### Problem requirements
Reproduce every line that appears below, precisely and completely.

Dataset excerpts:

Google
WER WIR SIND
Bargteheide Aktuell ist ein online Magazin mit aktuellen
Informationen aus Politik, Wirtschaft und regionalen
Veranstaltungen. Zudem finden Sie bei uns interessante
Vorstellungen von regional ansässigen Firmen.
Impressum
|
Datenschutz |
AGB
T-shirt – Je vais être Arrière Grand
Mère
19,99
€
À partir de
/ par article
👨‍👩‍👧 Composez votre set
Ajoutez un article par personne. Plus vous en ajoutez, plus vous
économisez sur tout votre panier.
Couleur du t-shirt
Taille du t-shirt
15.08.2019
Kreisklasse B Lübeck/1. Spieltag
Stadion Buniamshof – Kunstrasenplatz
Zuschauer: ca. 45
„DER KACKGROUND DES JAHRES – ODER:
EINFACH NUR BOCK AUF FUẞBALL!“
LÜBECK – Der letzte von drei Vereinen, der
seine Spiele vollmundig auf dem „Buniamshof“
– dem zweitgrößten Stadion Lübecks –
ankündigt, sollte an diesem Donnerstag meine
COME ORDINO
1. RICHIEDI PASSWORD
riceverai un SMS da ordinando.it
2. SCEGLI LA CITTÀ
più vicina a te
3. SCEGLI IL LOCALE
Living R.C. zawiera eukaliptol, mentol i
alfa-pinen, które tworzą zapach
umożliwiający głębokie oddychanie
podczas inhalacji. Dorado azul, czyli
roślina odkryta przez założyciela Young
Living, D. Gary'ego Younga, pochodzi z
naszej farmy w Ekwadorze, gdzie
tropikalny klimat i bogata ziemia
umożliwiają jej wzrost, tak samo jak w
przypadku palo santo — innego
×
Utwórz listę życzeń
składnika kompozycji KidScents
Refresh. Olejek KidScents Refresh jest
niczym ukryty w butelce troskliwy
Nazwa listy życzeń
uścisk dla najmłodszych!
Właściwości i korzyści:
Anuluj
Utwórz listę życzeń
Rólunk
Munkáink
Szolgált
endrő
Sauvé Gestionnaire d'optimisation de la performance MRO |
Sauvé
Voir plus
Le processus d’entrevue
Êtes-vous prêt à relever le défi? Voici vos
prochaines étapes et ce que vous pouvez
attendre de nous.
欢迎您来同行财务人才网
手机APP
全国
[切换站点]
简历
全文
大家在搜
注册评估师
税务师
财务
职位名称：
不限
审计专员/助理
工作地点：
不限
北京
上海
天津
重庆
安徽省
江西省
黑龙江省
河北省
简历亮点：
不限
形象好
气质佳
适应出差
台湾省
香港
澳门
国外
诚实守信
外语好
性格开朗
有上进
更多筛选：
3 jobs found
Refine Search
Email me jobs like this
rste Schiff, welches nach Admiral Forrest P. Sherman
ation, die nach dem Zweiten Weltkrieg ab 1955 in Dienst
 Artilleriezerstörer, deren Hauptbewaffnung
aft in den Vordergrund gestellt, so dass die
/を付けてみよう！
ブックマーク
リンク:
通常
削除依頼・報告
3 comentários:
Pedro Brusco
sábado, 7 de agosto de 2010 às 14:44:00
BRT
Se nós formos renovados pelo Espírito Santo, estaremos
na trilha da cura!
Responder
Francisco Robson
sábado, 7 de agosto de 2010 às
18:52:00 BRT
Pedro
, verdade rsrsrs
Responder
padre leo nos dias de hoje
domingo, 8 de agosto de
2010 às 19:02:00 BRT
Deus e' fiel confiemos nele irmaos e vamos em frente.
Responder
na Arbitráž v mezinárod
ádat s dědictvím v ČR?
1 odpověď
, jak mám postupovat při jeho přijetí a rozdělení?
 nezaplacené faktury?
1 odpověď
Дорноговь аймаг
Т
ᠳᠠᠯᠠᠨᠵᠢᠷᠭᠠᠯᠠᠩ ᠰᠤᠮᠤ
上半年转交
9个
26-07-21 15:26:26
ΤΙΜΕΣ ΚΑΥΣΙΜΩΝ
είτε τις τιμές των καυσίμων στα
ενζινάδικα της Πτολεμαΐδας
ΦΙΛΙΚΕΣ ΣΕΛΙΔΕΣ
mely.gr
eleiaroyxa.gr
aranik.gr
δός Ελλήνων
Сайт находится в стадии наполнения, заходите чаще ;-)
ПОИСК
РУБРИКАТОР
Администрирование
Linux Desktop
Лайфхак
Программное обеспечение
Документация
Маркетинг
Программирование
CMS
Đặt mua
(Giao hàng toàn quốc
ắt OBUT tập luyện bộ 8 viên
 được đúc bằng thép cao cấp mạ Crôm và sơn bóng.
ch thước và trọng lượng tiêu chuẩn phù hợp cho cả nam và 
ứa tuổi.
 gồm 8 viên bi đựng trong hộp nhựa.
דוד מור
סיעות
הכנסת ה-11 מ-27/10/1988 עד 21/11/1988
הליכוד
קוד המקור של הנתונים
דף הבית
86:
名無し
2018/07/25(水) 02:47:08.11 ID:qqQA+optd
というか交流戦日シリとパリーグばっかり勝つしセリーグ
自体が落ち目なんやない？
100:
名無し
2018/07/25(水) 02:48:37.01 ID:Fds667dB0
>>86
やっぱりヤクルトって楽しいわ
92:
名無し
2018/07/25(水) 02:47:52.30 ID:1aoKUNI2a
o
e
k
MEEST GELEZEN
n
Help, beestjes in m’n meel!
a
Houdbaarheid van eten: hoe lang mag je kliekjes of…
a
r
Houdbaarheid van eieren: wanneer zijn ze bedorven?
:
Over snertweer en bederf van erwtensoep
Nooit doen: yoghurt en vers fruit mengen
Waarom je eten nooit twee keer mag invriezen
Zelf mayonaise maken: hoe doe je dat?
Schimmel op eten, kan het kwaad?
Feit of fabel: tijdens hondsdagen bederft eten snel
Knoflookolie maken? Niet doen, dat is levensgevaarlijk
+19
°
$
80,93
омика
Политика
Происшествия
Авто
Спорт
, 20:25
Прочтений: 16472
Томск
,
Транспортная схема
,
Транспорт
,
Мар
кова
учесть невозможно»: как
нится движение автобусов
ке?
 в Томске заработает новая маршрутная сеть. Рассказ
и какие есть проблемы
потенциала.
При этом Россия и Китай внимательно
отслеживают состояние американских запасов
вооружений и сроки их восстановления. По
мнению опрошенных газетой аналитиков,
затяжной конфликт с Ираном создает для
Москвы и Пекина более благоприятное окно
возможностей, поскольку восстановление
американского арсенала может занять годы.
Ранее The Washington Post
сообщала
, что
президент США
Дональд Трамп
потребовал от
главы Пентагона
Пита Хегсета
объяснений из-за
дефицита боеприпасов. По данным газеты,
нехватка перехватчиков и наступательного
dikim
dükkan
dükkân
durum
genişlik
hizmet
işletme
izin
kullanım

### Problem solution
Google
WER WIR SIND
Bargteheide Aktuell ist ein online Magazin mit aktuellen
Informationen aus Politik, Wirtschaft und regionalen
Veranstaltungen. Zudem finden Sie bei uns interessante
Vorstellungen von regional ansässigen Firmen.
Impressum
|
Datenschutz |
AGB
T-shirt – Je vais être Arrière Grand
Mère
19,99
€
À partir de
/ par article
👨‍👩‍👧 Composez votre set
Ajoutez un article par personne. Plus vous en ajoutez, plus vous
économisez sur tout votre panier.
Couleur du t-shirt
Taille du t-shirt
15.08.2019
Kreisklasse B Lübeck/1. Spieltag
Stadion Buniamshof – Kunstrasenplatz
Zuschauer: ca. 45
„DER KACKGROUND DES JAHRES – ODER:
EINFACH NUR BOCK AUF FUẞBALL!“
LÜBECK – Der letzte von drei Vereinen, der
seine Spiele vollmundig auf dem „Buniamshof“
– dem zweitgrößten Stadion Lübecks –
ankündigt, sollte an diesem Donnerstag meine
COME ORDINO
1. RICHIEDI PASSWORD
riceverai un SMS da ordinando.it
2. SCEGLI LA CITTÀ
più vicina a te
3. SCEGLI IL LOCALE
Living R.C. zawiera eukaliptol, mentol i
alfa-pinen, które tworzą zapach
umożliwiający głębokie oddychanie
podczas inhalacji. Dorado azul, czyli
roślina odkryta przez założyciela Young
Living, D. Gary'ego Younga, pochodzi z
naszej farmy w Ekwadorze, gdzie
tropikalny klimat i bogata ziemia
umożliwiają jej wzrost, tak samo jak w
przypadku palo santo — innego
×
Utwórz listę życzeń
składnika kompozycji KidScents
Refresh. Olejek KidScents Refresh jest
niczym ukryty w butelce troskliwy
Nazwa listy życzeń
uścisk dla najmłodszych!
Właściwości i korzyści:
Anuluj
Utwórz listę życzeń
Rólunk
Munkáink
Szolgált
endrő
Sauvé Gestionnaire d'optimisation de la performance MRO |
Sauvé
Voir plus
Le processus d’entrevue
Êtes-vous prêt à relever le défi? Voici vos
prochaines étapes et ce que vous pouvez
attendre de nous.
欢迎您来同行财务人才网
手机APP
全国
[切换站点]
简历
全文
大家在搜
注册评估师
税务师
财务
职位名称：
不限
审计专员/助理
工作地点：
不限
北京
上海
天津
重庆
安徽省
江西省
黑龙江省
河北省
简历亮点：
不限
形象好
气质佳
适应出差
台湾省
香港
澳门
国外
诚实守信
外语好
性格开朗
有上进
更多筛选：
3 jobs found
Refine Search
Email me jobs like this
rste Schiff, welches nach Admiral Forrest P. Sherman
ation, die nach dem Zweiten Weltkrieg ab 1955 in Dienst
 Artilleriezerstörer, deren Hauptbewaffnung
aft in den Vordergrund gestellt, so dass die
/を付けてみよう！
ブックマーク
リンク:
通常
削除依頼・報告
3 comentários:
Pedro Brusco
sábado, 7 de agosto de 2010 às 14:44:00
BRT
Se nós formos renovados pelo Espírito Santo, estaremos
na trilha da cura!
Responder
Francisco Robson
sábado, 7 de agosto de 2010 às
18:52:00 BRT
Pedro
, verdade rsrsrs
Responder
padre leo nos dias de hoje
domingo, 8 de agosto de
2010 às 19:02:00 BRT
Deus e' fiel confiemos nele irmaos e vamos em frente.
Responder
na Arbitráž v mezinárod
ádat s dědictvím v ČR?
1 odpověď
, jak mám postupovat při jeho přijetí a rozdělení?
 nezaplacené faktury?
1 odpověď
Дорноговь аймаг
Т
ᠳᠠᠯᠠᠨᠵᠢᠷᠭᠠᠯᠠᠩ ᠰᠤᠮᠤ
上半年转交
9个
26-07-21 15:26:26
ΤΙΜΕΣ ΚΑΥΣΙΜΩΝ
είτε τις τιμές των καυσίμων στα
ενζινάδικα της Πτολεμαΐδας
ΦΙΛΙΚΕΣ ΣΕΛΙΔΕΣ
mely.gr
eleiaroyxa.gr
aranik.gr
δός Ελλήνων
Сайт находится в стадии наполнения, заходите чаще ;-)
ПОИСК
РУБРИКАТОР
Администрирование
Linux Desktop
Лайфхак
Программное обеспечение
Документация
Маркетинг
Программирование
CMS
Đặt mua
(Giao hàng toàn quốc
ắt OBUT tập luyện bộ 8 viên
 được đúc bằng thép cao cấp mạ Crôm và sơn bóng.
ch thước và trọng lượng tiêu chuẩn phù hợp cho cả nam và 
ứa tuổi.
 gồm 8 viên bi đựng trong hộp nhựa.
דוד מור
סיעות
הכנסת ה-11 מ-27/10/1988 עד 21/11/1988
הליכוד
קוד המקור של הנתונים
דף הבית
86:
名無し
2018/07/25(水) 02:47:08.11 ID:qqQA+optd
というか交流戦日シリとパリーグばっかり勝つしセリーグ
自体が落ち目なんやない？
100:
名無し
2018/07/25(水) 02:48:37.01 ID:Fds667dB0
>>86
やっぱりヤクルトって楽しいわ
92:
名無し
2018/07/25(水) 02:47:52.30 ID:1aoKUNI2a
o
e
k
MEEST GELEZEN
n
Help, beestjes in m’n meel!
a
Houdbaarheid van eten: hoe lang mag je kliekjes of…
a
r
Houdbaarheid van eieren: wanneer zijn ze bedorven?
:
Over snertweer en bederf van erwtensoep
Nooit doen: yoghurt en vers fruit mengen
Waarom je eten nooit twee keer mag invriezen
Zelf mayonaise maken: hoe doe je dat?
Schimmel op eten, kan het kwaad?
Feit of fabel: tijdens hondsdagen bederft eten snel
Knoflookolie maken? Niet doen, dat is levensgevaarlijk
+19
°
$
80,93
омика
Политика
Происшествия
Авто
Спорт
, 20:25
Прочтений: 16472
Томск
,
Транспортная схема
,
Транспорт
,
Мар
кова
учесть невозможно»: как
нится движение автобусов
ке?
 в Томске заработает новая маршрутная сеть. Рассказ
и какие есть проблемы
потенциала.
При этом Россия и Китай внимательно
отслеживают состояние американских запасов
вооружений и сроки их восстановления. По
мнению опрошенных газетой аналитиков,
затяжной конфликт с Ираном создает для
Москвы и Пекина более благоприятное окно
возможностей, поскольку восстановление
американского арсенала может занять годы.
Ранее The Washington Post
сообщала
, что
президент США
Дональд Трамп
потребовал от
главы Пентагона
Пита Хегсета
объяснений из-за
дефицита боеприпасов. По данным газеты,
нехватка перехватчиков и наступательного
dikim
dükkan
dükkân
durum
genişlik
hizmet
işletme
izin
kullanım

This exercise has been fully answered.